By contrast, Steinem’s version of gender history seemed to be spun out of a kind of fanciful New Age romanticism, in which non-western cultures were idealised and modern western civilisation demonised. Does it matter? Well, I’d argue that perhaps it does.
In my online disagreement with Glen Poole back in December, I took issue with his attempt to write off feminism as a whole, because of some of its more extreme manifestations. At the same time, I acknowledged that, like any broad social movement, contemporary feminism certainly has one or two troubling aspects. I gave as an example the experience, earlier that month, of Maryam Namazie, the Iranian-born secular feminist campaigner, whose speech at Goldsmiths College in London was noisily disrupted by male members of the college’s Islamic society. Instead of standing up for her, the Goldsmiths Feminist Society issued an astonishing statement condemning Namazie and supporting the actions of the Islamic society. Since then, we’ve had the events in Cologne, Germany, on New Year’s Eve, when dozens of women were sexually assaulted by gangs of men, said to be of North African or Middle Eastern origin. Some feminist commentators seemed slow to condemn these actions and appeared more comfortable excoriating the admittedly racist groups who sought to take advantage of the situation than the perpetrators themselves.

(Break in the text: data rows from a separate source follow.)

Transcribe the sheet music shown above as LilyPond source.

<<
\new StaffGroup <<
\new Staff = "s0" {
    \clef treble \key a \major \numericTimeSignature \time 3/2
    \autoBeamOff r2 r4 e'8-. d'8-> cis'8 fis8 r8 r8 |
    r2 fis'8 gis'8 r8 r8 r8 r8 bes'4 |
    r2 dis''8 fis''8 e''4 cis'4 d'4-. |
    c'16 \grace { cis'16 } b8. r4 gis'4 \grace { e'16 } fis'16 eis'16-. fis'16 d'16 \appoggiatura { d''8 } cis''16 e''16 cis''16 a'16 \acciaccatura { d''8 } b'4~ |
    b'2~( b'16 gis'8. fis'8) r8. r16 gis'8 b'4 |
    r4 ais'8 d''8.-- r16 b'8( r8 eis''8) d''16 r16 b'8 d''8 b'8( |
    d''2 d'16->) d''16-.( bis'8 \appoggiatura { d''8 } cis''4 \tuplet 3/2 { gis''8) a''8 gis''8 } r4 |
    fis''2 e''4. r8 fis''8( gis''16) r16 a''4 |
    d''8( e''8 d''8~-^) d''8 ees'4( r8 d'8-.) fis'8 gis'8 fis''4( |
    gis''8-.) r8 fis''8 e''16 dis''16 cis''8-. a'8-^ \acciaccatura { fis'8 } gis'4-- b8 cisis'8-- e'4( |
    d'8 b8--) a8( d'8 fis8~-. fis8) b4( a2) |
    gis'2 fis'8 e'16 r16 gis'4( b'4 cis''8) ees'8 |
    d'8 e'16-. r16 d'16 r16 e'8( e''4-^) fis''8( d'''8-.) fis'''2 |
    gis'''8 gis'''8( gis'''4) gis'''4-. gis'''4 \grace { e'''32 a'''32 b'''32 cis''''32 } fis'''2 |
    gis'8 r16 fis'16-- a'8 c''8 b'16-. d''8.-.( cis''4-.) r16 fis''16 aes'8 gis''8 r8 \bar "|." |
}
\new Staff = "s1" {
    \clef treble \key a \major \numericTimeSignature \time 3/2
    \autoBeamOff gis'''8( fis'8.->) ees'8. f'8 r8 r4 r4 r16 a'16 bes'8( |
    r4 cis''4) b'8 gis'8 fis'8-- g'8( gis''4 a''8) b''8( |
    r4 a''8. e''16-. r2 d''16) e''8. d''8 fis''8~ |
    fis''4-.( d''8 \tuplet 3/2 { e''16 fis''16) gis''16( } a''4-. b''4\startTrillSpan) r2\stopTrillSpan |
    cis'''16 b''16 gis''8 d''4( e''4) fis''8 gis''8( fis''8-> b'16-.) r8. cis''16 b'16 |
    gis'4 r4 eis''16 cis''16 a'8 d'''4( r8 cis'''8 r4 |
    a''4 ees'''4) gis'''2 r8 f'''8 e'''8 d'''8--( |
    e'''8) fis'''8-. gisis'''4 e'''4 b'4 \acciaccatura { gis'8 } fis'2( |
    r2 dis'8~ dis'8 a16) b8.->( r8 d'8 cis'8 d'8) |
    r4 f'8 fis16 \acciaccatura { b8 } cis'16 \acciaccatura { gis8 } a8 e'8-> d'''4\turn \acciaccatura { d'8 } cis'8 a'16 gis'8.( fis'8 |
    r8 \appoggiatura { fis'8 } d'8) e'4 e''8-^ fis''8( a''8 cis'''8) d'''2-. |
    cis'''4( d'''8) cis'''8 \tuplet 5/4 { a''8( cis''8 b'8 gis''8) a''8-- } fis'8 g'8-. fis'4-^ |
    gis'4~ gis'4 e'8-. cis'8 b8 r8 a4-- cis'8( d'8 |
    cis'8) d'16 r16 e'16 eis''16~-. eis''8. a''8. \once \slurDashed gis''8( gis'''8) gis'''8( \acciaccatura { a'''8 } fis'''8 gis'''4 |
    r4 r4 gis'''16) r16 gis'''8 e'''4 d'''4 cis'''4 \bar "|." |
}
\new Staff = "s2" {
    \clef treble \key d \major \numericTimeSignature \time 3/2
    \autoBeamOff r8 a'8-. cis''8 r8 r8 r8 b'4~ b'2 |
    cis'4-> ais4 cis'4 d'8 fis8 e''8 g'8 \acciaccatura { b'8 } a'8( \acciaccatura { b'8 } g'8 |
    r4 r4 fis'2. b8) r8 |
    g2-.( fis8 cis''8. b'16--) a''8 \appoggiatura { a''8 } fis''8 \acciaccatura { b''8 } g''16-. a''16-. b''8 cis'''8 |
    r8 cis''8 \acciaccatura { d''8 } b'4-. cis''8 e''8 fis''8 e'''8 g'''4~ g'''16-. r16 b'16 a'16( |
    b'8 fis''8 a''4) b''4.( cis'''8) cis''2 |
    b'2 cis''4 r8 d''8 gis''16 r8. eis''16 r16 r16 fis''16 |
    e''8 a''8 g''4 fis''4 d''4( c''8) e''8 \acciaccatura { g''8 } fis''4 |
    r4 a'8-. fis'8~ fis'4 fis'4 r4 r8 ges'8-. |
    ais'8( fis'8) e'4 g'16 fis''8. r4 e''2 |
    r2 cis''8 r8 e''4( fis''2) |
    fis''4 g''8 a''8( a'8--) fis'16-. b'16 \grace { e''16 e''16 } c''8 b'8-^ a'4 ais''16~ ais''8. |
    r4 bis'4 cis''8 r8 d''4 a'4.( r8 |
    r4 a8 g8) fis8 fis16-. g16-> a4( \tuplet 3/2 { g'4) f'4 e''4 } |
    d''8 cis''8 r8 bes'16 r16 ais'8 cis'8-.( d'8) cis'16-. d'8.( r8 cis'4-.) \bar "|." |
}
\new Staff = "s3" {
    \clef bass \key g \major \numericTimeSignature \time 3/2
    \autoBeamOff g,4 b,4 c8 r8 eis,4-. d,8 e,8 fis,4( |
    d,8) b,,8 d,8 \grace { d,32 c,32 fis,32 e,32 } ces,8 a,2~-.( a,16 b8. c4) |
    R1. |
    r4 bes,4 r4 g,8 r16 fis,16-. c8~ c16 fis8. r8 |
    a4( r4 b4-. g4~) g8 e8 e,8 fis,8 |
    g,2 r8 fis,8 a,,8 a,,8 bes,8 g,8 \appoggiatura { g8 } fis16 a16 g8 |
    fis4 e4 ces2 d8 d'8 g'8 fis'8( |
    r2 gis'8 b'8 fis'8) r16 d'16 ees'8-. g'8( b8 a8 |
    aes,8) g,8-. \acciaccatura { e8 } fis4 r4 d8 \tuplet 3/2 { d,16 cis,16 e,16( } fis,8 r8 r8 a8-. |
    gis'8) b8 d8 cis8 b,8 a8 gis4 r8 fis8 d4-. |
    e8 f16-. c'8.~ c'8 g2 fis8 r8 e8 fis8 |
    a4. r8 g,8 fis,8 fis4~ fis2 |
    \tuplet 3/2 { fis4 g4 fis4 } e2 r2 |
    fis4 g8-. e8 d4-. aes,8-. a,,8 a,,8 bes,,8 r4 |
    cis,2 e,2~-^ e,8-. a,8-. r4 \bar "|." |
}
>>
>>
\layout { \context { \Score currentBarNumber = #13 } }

For some, these examples confirm a trend within western feminism to ignore or downplay the oppression of women in non-western countries and cultures. I got into a disagreement on Twitter recently when I took issue with a United Nations report that highlighted the inequalities suffered by women in the United States, surely one of the freest and most equal societies in the world for women – rather than focusing attention and resources on the countries in the world where women are truly oppressed – whether that means being sexually enslaved in ISIS-controlled Iraq, married off before puberty in Yemen, or imprisoned simply for being dressed ‘inappropriately’ in Saudi Arabia and Iran.

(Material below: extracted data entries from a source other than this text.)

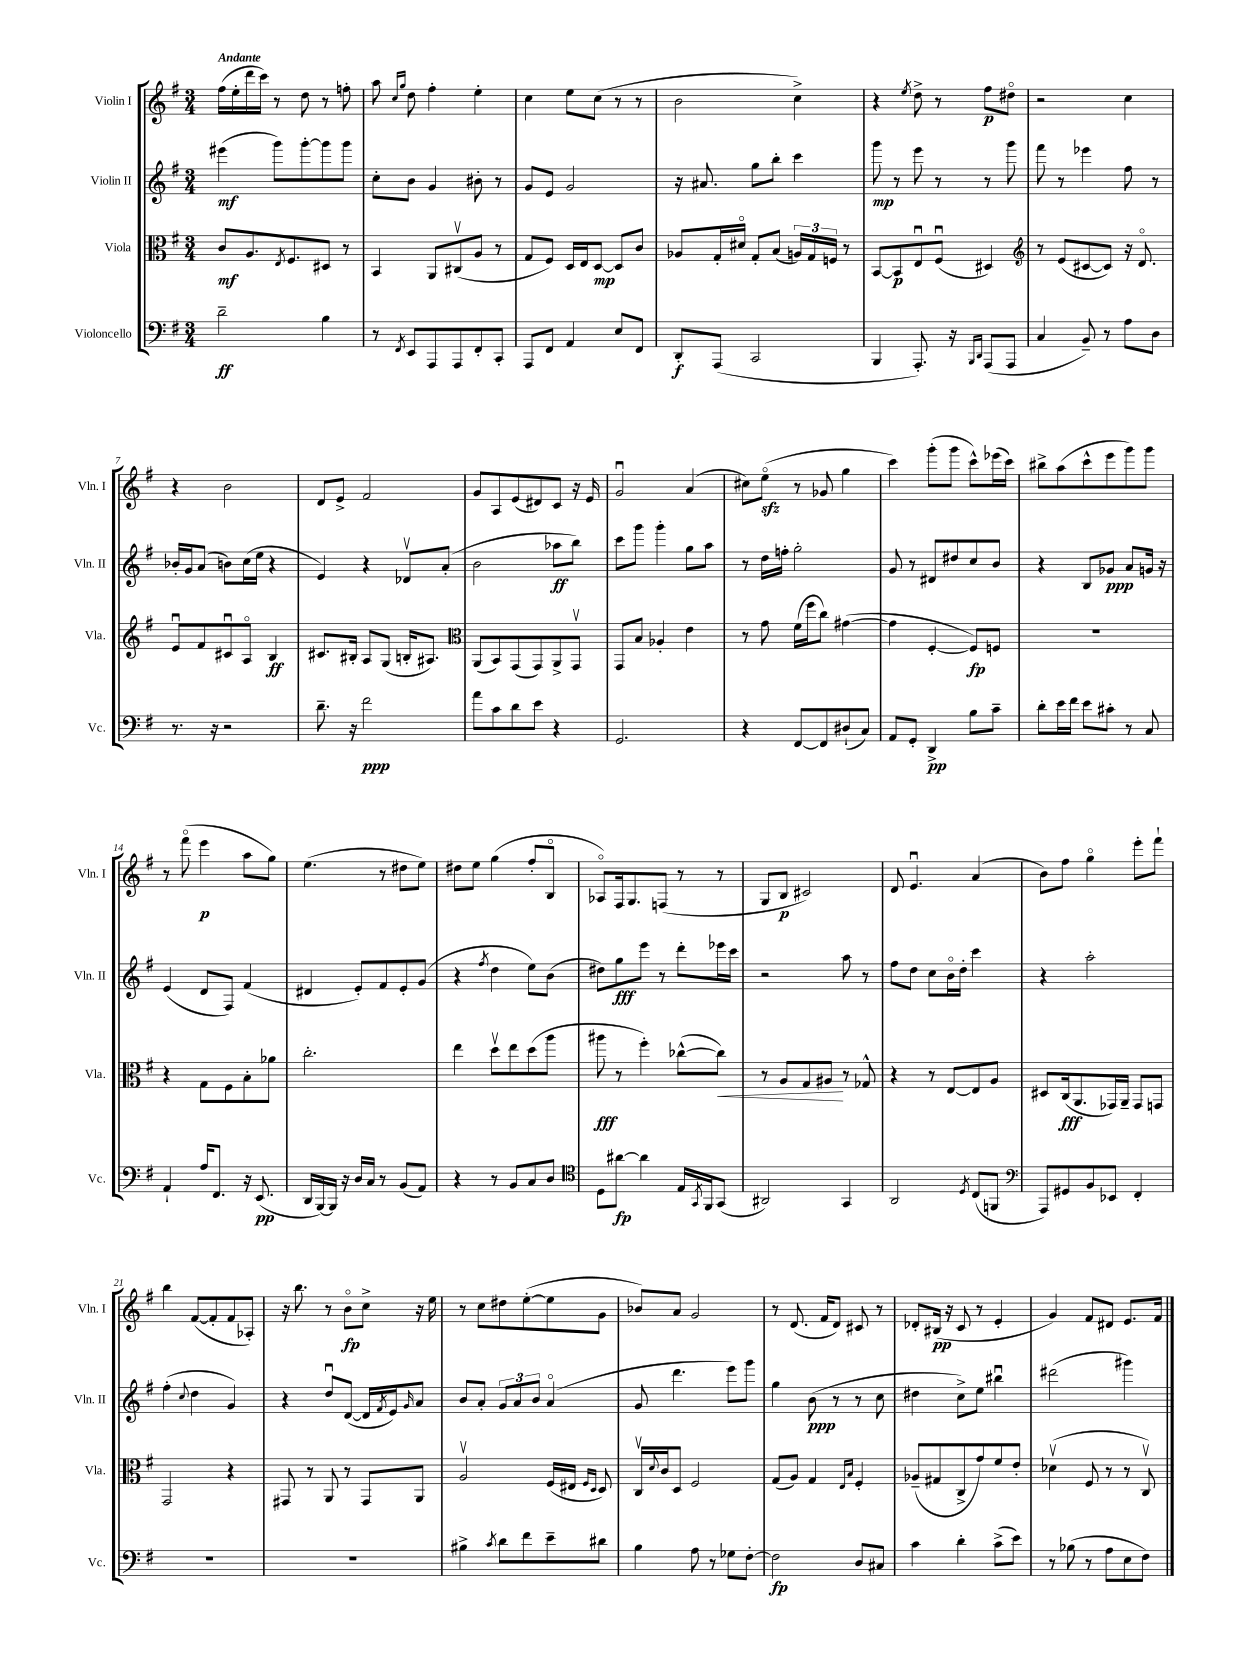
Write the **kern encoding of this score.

**kern	**kern	**kern	**kern
*staff4	*staff3	*staff2	*staff1
*clefF4	*clefC3	*clefG2	*clefG2
*k[f#]	*k[f#]	*k[f#]	*k[f#]
*M3/4	*M3/4	*M3/4	*M3/4
2d~	8c	(4eee#	(16ff#
.	.	.	16ee'
.	8.A	.	16ddd
.	.	.	16ccc)
.	.	8ggg)	8r
.	8qE	.	.
.	8.F#	.	.
.	.	[8ggg'	8dd
4B	8D#	8ggg]	8r
.	8r	8ggg	8ff'
=	=	=	=
8r	4BB	8cc'	8aa
.	.	.	16qqcc
8qFF#	.	.	16qqgg
8EE	.	8b	8dd
8AAA	8AA	4g	4ff#'
8AAA	(8C#v	.	.
8FF#'	8A	8b#'	4ee'
8CC'	8r	8r	.
=	=	=	=
8AAA	8G	8g	4cc
8FF#	8F#)	8e	.
4AA	16D	2g	8ee
.	16E	.	.
.	[8D	.	(8cc
8E	8D]	.	8r
8FF#	8c	.	8r
=	=	=	=
8DD'	8A-	16r	2b
.	.	8.a#	.
(8AAA	16G'	.	.
.	16d#o	.	.
2CC	8G'	8gg	.
.	(8B	8bb'	.
.	24A)	4ccc	4cc^)
.	24G	.	.
.	24F	.	.
.	8r	.	.
=	=	=	=
4BBB	[8BB	8ggg	4r
.	8BB]	8r	.
.	.	.	8qee
8.AAA')	8Eu	8eee	8dd^
.	(8F#u	8r	8r
16r	.	.	.
16qqBBB	.	.	.
16qqDD	.	.	.
(8AAA	4D#)	8r	8ff#
8AAA	.	8ggg	8dd#o
=	=	=	=
*	*clefG2	*	*
4C	8r	8fff#	2r
.	(8e	8r	.
8BB~)	[8c#	4eee-	.
8r	8c#])	.	.
8A	16r	8ff#	4cc
.	8.do	.	.
8D	.	8r	.
=	=	=	=
8.r	8eu	16b-'	4r
.	.	16g	.
.	8f#	(8a	.
16r	.	.	.
2r	8c#u	8b)	2b
.	8Ao	(16cc	.
.	.	16ee	.
.	4B	4r	.
=	=	=	=
8.d~	8.c#	4e)	8d
.	.	.	8e^
16r	16B#'	.	.
2f#	8A	4r	2f#
.	(8G	.	.
.	16B'	8d-v	.
.	8.A#)	.	.
.	.	(8a'	.
=	=	=	=
*	*clefC3	*	*
8a	(8AA	2b	8g
8c	8BB)	.	8A
8d	(8GG	.	(8e
8e	8GG)	.	8d#)
4r	8AA^	8aa-	8c
.	8GGv	8bb)	16r
.	.	.	16e
=	=	=	=
2.GG	8GG	8ccc	2gu
.	8B	8ggg	.
.	4A-'	4ggg'	.
.	4e	8gg	(4a
.	.	8aa	.
=	=	=	=
4r	8r	8r	8cc#)
.	8g	16dd	(8eeo
.	.	16ff'	.
[8FF#	(16f#	2gg'	8r
.	16ff#	.	.
8FF#]	8cc)	.	8g-
(8D#`	([4g#	.	4gg
8C)	.	.	.
=	=	=	=
8AA	4g#]	8g	4ccc)
8GG'	.	8r	.
4DD^	[4F#'	8d#	(8ggg'
.	.	8dd#	8ggg
8B	8F#])	8cc	8ccc^^)
8c~	8F	8b	(16eee-
.	.	.	16ccc)
=	=	=	=
8d'	2.r	4r	8bb#^
16e	.	.	(8aa
16f#	.	.	.
8e	.	8B	8ccc^^
8c#'	.	8g-	8eee
8r	.	8a	8ggg)
8C	.	16g	8ggg
.	.	16r	.
=	=	=	=
4AA`	4r	(4e	8r
.	.	.	(8fff#o
16A	8G	8d	4eee
8.FF#	.	.	.
.	8F#	8F#)	.
16r	8B'	(4f#	8aa
(8.EE	.	.	.
.	8a-	.	8gg)
=	=	=	=
16DD	2.cc'	4d#	(4.ee
[16BBB)	.	.	.
16BBB]	.	.	.
16r	.	.	.
16D	.	8e')	.
16C	.	.	.
8r	.	8f#	8r
(8BB	.	8e'	8dd#
8AA)	.	(8g	8ee)
=	=	=	=
4r	4ee	4r	8dd#
.	.	.	8ee
.	.	8qff#	.
8r	8ddv	4dd	(4gg
8BB	8ee	.	.
8C	(8dd	8ee)	8ff#'
8D	8aa	(8b	8Bo
=	=	=	=
*clefC4	*	*	*
8D	8aa#	8dd#)	8A-o)
[8a#	8r	8gg	16F#
.	.	.	8.G
4a#]	4ff#')	8eee	.
.	.	8r	(8F
16E	([8cc-^^	8ddd'	8r
8qGG	.	.	.
16FF#	.	.	.
(8GG	8cc-])	16eee-	8r
.	.	16ccc	.
=	=	=	=
2AA#)	8r	2r	8G
.	8A	.	8B
.	8G	.	2c#)
.	8A#	.	.
4GG	8r	8aa	.
.	8G-^^	8r	.
=	=	=	=
2AA	4r	8ff#	8d
.	.	8dd	4.eu
.	8r	8cc	.
.	[8E	16bo	.
.	.	16dd'	.
8qD	.	.	.
(8C	8E]	4ccc	(4a
8FF	8A	.	.
=	=	=	=
*clefF4	*	*	*
8AAA)	8D#	4r	8b)
8GG#	(16C	.	8ff#
.	8.AA	.	.
8BB	.	2aa'	4ggo
8EE-	16GG-)	.	.
.	16AA~	.	.
4FF#'	8GG-	.	8eee'
.	8GG	.	8fff#`
=	=	=	=
2.r	2GG	(4ff#'	4bb
.	.	8qqcc	.
.	.	4dd	([8f#
.	.	.	8f#']
.	4r	4g)	8f#
.	.	.	8A-')
=	=	=	=
2.r	8GG#	4r	16r
.	.	.	8.bb
.	8r	.	.
.	8AA	8ddu	8r
.	8r	([8d	8bo
.	8GG#	16d]	8cc^
.	.	8qf#	.
.	.	16e)	.
.	.	16qqg	.
.	8AA	8a	16r
.	.	.	16ee
=	=	=	=
4B#^	2Av	8b	8r
.	.	8a'	8cc
8qc	.	.	.
8d	.	12g	8dd#
.	.	12a	.
8f#	.	.	([8ee'
.	.	12b	.
8e~	(16F#	(4ao	8ee]
.	16E#	.	.
.	16qqF#	.	.
.	16qqD	.	.
8d#	8D)	.	8g
=	=	=	=
4B	16Cv	8g	8b-)
.	8qqd	.	.
.	16c	.	.
.	8D	4.ddd	8a
8A	2F#	.	2g
8r	.	.	.
8G-	.	8eee)	.
[8F#'	.	8ggg	.
=	=	=	=
2F#]	(8G	4gg	8r
.	8A)	.	(8.d
.	4G	(8b	.
.	.	.	16f#
.	.	8r	8d)
.	16qqE	.	.
.	16qqB	.	.
8D	4F#'	8r	8c#
8C#	.	8cc	8r
=	=	=	=
4c	(8A-~	4dd#	8d-'
.	8G#	.	(16B#
.	.	.	16r
4d'	8C^	8cc^)	8c
.	8g)	8ee	8r
(8c^	8f#	4bb#u	4e'
8e)	8e'	.	.
=	=	=	=
8r	(4d-v	(2ddd#	4g)
(8B-	.	.	.
8r	8F#	.	8f#
8A	8r	.	8d#
8E	8r	4ggg#)	8.e
8F#)	8Cv)	.	.
.	.	.	16f#
==	==	==	==
*-	*-	*-	*-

These are deep waters, and as a mere male pro-feminist I’m reluctant to wade in, particularly as I know Gloria Steinem’s writings have meant so much to many women. However, I’d suggest that a straight line can be drawn between the kind of anti-westernism and romantic idealisation of non-western cultures that I heard Steinem espouse in New York – and the skewed priorities that we witnessed in the cases of Maryam Namazie and the Cologne attacks.
After Cologne a number of critics proclaimed the ‘death’ of feminism. They were wrong, of course. But if the movement for gender equality is to survive and win over a younger generation, and at the same time counter the criticisms of the men’s rights movement, then I’d argue that it needs to let go of cultural relativism and embrace a bold vision of universal human rights, without fear or favour towards any culture or grouping. And it needs to forsake the kind of crude identity politics that Gloria Steinem and Madeleine Albright indulged in last week. Indeed, some have argued that it’s precisely his refusal to play this game (despite being the first Jewish candidate, and indeed the first non-Christian, to win a US primary election), and instead his keenness to emphasise that ‘we’re all in this together’ that may help to explain why the ‘boys’ – and girls – are increasingly ‘with Bernie’.